(Document layout detection data)
##########
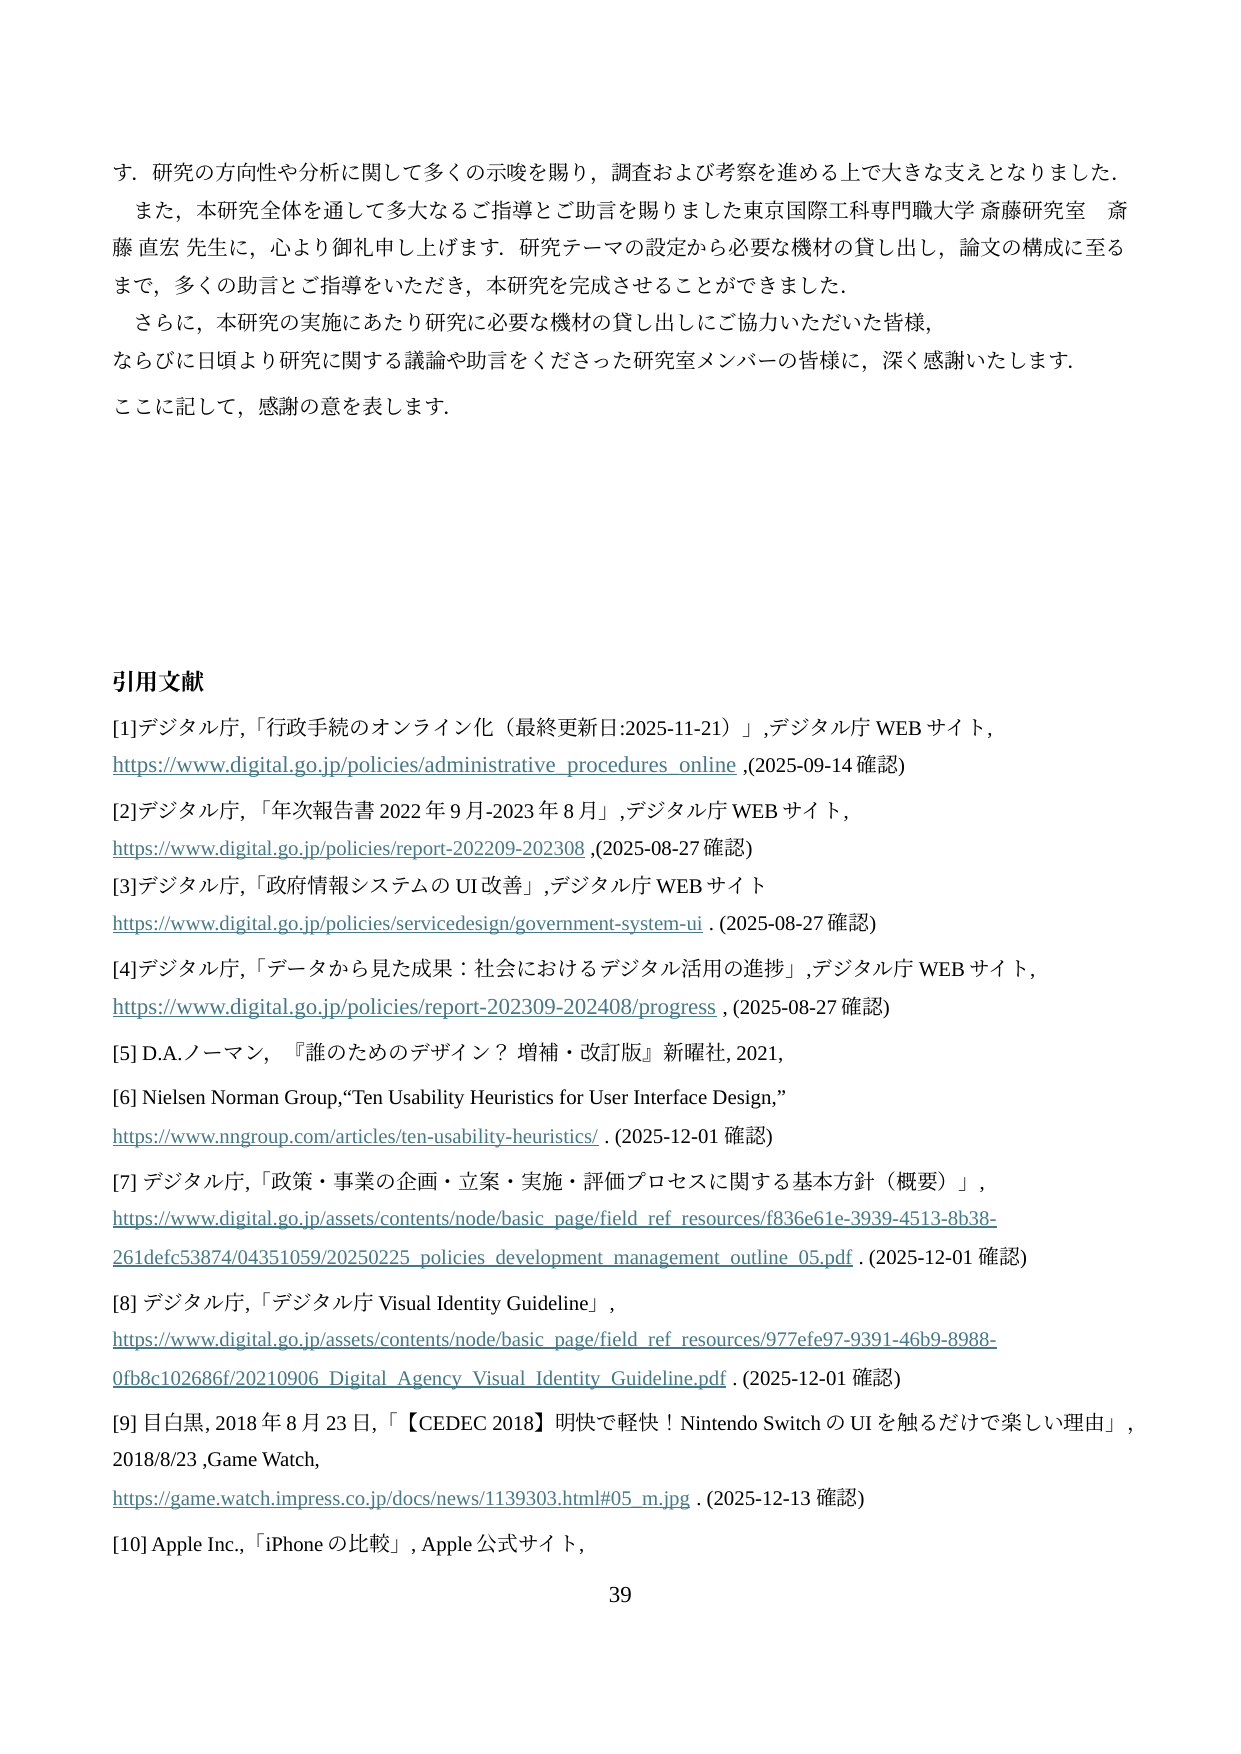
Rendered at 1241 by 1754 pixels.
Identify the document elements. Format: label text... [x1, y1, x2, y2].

text [2]デジタル庁, 「年次報告書2022年9月-2023年8月」,デジタル庁WEBサイト, https://www.digital.go.jp/policies/report-202209-202308 ,(2025-08-27確認) [3]デジタル庁,「政府情報システムのUI改善」,デジタル庁WEBサイト https://www.digital.go.jp/policies/servicedesign/government-system-ui . (2025-08-27確認) [112, 791, 1128, 941]
text [4]デジタル庁,「データから見た成果：社会におけるデジタル活用の進捗」,デジタル庁WEBサイト, https://www.digital.go.jp/policies/report-202309-202408/progress , (2025-08-27確認) [112, 949, 1128, 1024]
text 引用文献 [112, 661, 1128, 699]
text [8] デジタル庁,「デジタル庁Visual Identity Guideline」, https://www.digital.go.jp/assets/contents/node/basic_page/field_ref_resources/977efe97-9391-46b9-8988-0fb8c102686f/20210906_Digital_Agency_Visual_Identity_Guideline.pdf . (2025-12-01 確認) [112, 1282, 1128, 1395]
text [112, 153, 1128, 378]
text ここに記して，感謝の意を表します． [112, 386, 1128, 424]
text [6] Nielsen Norman Group,“Ten Usability Heuristics for User Interface Design,” https://www.nngroup.com/articles/ten-usability-heuristics/ . (2025-12-01 確認) [112, 1078, 1128, 1153]
text [7] デジタル庁,「政策・事業の企画・立案・実施・評価プロセスに関する基本方針（概要）」, https://www.digital.go.jp/assets/contents/node/basic_page/field_ref_resources/f836e61e-3939-4513-8b38-261defc53874/04351059/20250225_policies_development_management_outline_05.pdf . (2025-12-01 確認) [112, 1161, 1128, 1274]
text [9] 目白黒, 2018年8月23日,「【CEDEC 2018】明快で軽快！Nintendo SwitchのUIを触るだけで楽しい理由」，2018/8/23 ,Game Watch, https://game.watch.impress.co.jp/docs/news/1139303.html#05_m.jpg . (2025-12-13 確認) [112, 1403, 1128, 1516]
text [5] D.A.ノーマン，『誰のためのデザイン？ 増補・改訂版』新曜社, 2021, [112, 1032, 1128, 1070]
text [1]デジタル庁,「行政手続のオンライン化（最終更新日:2025-11-21）」,デジタル庁WEBサイト, https://www.digital.go.jp/policies/administrative_procedures_online ,(2025-09-14確認) [112, 707, 1128, 782]
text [112, 1524, 1128, 1561]
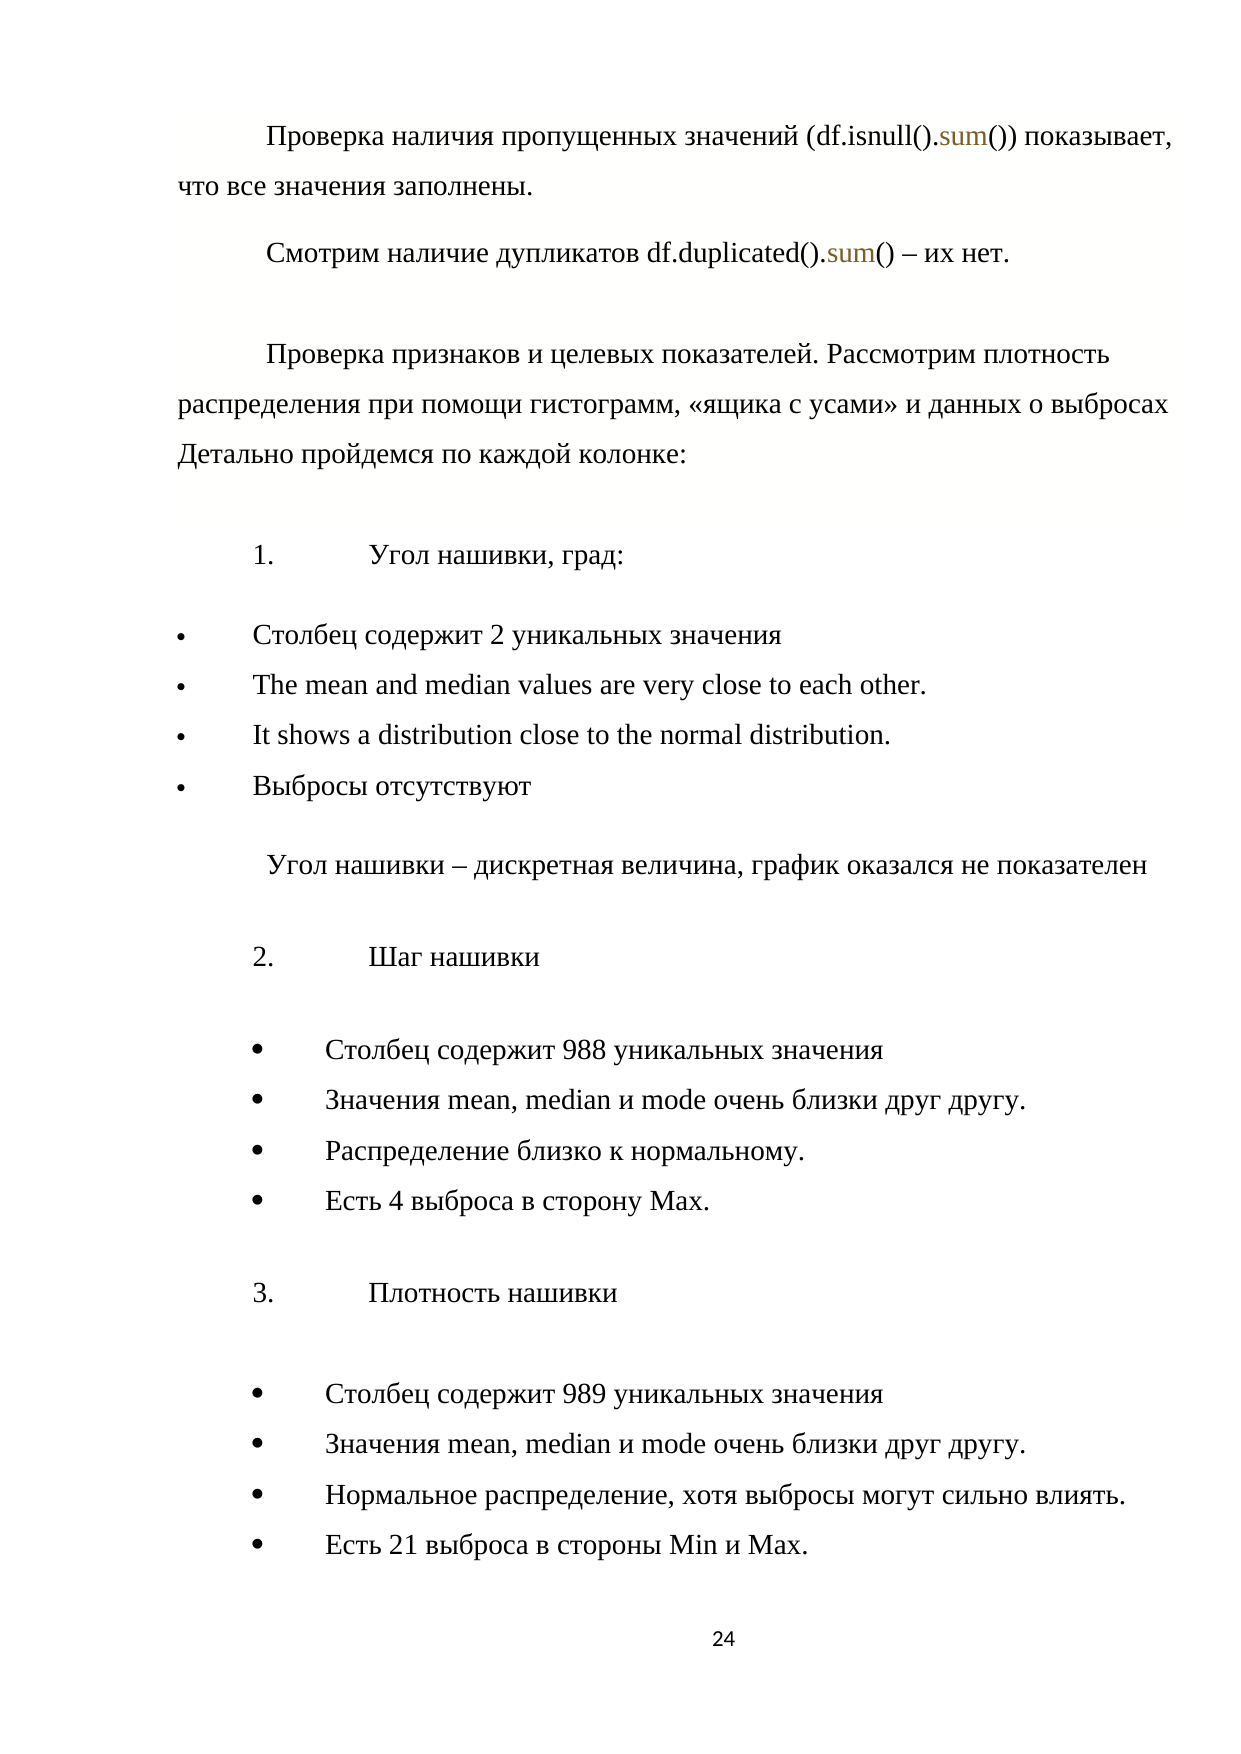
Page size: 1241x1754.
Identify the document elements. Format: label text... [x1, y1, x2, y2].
##########
TASK ITEM:
Without including any pictures, reproduce the data exactly.

SOLVED PROBLEM:
Rendered at 1241 by 1754 pixels.
Identify the document elements. Format: label text... [x1, y1, x2, y2].

text [2]デジタル庁, 「年次報告書2022年9月-2023年8月」,デジタル庁WEBサイト, https://www.digital.go.jp/policies/report-202209-202308 ,(2025-08-27確認) [3]デジタル庁,「政府情報システムのUI改善」,デジタル庁WEBサイト https://www.digital.go.jp/policies/servicedesign/government-system-ui . (2025-08-27確認) [112, 791, 1128, 941]
text [4]デジタル庁,「データから見た成果：社会におけるデジタル活用の進捗」,デジタル庁WEBサイト, https://www.digital.go.jp/policies/report-202309-202408/progress , (2025-08-27確認) [112, 949, 1128, 1024]
text 引用文献 [112, 661, 1128, 699]
text [8] デジタル庁,「デジタル庁Visual Identity Guideline」, https://www.digital.go.jp/assets/contents/node/basic_page/field_ref_resources/977efe97-9391-46b9-8988-0fb8c102686f/20210906_Digital_Agency_Visual_Identity_Guideline.pdf . (2025-12-01 確認) [112, 1282, 1128, 1395]
text [112, 153, 1128, 378]
text ここに記して，感謝の意を表します． [112, 386, 1128, 424]
text [6] Nielsen Norman Group,“Ten Usability Heuristics for User Interface Design,” https://www.nngroup.com/articles/ten-usability-heuristics/ . (2025-12-01 確認) [112, 1078, 1128, 1153]
text [7] デジタル庁,「政策・事業の企画・立案・実施・評価プロセスに関する基本方針（概要）」, https://www.digital.go.jp/assets/contents/node/basic_page/field_ref_resources/f836e61e-3939-4513-8b38-261defc53874/04351059/20250225_policies_development_management_outline_05.pdf . (2025-12-01 確認) [112, 1161, 1128, 1274]
text [9] 目白黒, 2018年8月23日,「【CEDEC 2018】明快で軽快！Nintendo SwitchのUIを触るだけで楽しい理由」，2018/8/23 ,Game Watch, https://game.watch.impress.co.jp/docs/news/1139303.html#05_m.jpg . (2025-12-13 確認) [112, 1403, 1128, 1516]
text [5] D.A.ノーマン，『誰のためのデザイン？ 増補・改訂版』新曜社, 2021, [112, 1032, 1128, 1070]
text [1]デジタル庁,「行政手続のオンライン化（最終更新日:2025-11-21）」,デジタル庁WEBサイト, https://www.digital.go.jp/policies/administrative_procedures_online ,(2025-09-14確認) [112, 707, 1128, 782]
text [112, 1524, 1128, 1561]
Page size: 1241x1754.
Identify the document elements. Format: label text... [x1, y1, x2, y2].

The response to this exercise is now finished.